Our jaws dropped when U.S. Rep. Bob Goodlatte called for the repeal of a federal law banning the transport of dentures across state lines.
Does such a law really exist?
Goodlatte, R-6th, chairman of the House Judiciary Committee, made the statement during a Nov. 24 radio interview on "The John Fredericks Show" in Portsmouth. He was touting a bill his committee passed Nov. 18 that would strike a number of what he considers to be superfluous laws.
"There is a federal criminal law that says it’s a crime to transport dentures across state lines," he said. "So we’re getting rid of that."
Seeking more information, we contacted Beth Breeding, Goodlatte’s communications director. She pointed us to a section of the U.S. code called the Federal Denture Act of 1942.
It’s a murky law, and we had trouble finding experts who know about it. It turns out that some states have laws that only dentures provided by licensed dentists can be sold within their borders, and other states don’t have that mandate.
The federal law says its purpose is to protect the integrity of state laws requiring dentist-made false teeth and to promote good oral health. Those who violate the law can be charged criminally or reported to the U.S. Food and Drug Administration.
We wondered how often people have been charged with the federal crime. Peter Carr, a Justice Department spokesman, told us his department looked back over the past decade, starting in 2004, and could not find records of any charges being filed under the provision.
If no one is being prosecuted, is there still any value in having the law? The answer depends on who makes the dentures.
Maria Lopez Howell, a consumer adviser with the American Dental Association, said the law protects people by making sure their dentures are provided by someone "who has been trained to do this very customized work."
On the other side of the fence are denturists - technicians who have been trained in making dentures but do not have medical degrees. Paul M. Levasseur, secretary of the National Denturist Association, called the restriction on interstate transport of false teeth "a strange law."
"While I've never heard of anyone being prosecuted, it is probably a case of protectionism by organized dentistry," Levasseur said in an email.
The New York Times documented the dispute between dentists and denturists in 2007. Denturists said they were highly trained and sometimes work under the supervision of a dentist. The ADA said the technicians aren’t trained to diagnose mouth diseases or to spot broken roots of teeth, which can cause harm if not corrected before dentures are inserted.
All of this debate, however, ignores a more basic question: Can grandpa wear his false teeth across state lines without the risk of prosecution?
The answer is yes.
"If you have a family member who has dentures, they can still travel across the United States without any consequences," Howell said.
Levasseur told us, "I believe this deals with commerce not individuals."
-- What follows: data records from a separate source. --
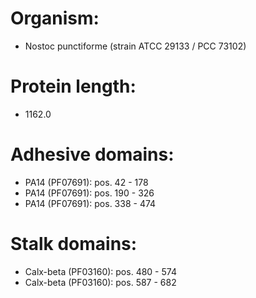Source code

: * Organism:
- Nostoc punctiforme (strain ATCC 29133 / PCC 73102)
* Protein length:
- 1162.0
* Adhesive domains:
- PA14 (PF07691): pos. 42 - 178
- PA14 (PF07691): pos. 190 - 326
- PA14 (PF07691): pos. 338 - 474
* Stalk domains:
- Calx-beta (PF03160): pos. 480 - 574
- Calx-beta (PF03160): pos. 587 - 682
Goodlatte said it’s a federal crime "to transport dentures across state lines." He made the statement while promoting a bill that would repeal what he considers to be unnecessary laws.
A 73-year-old federal law does make it a crime for non-dentists who make false teeth to ship their wares out of state. But it doesn’t restrict citizens from wearing their dentures wherever they go. The congressman didn’t mention that.
So Goodlatte’s claim is accurate but needs a clarification. We rate it Mostly True.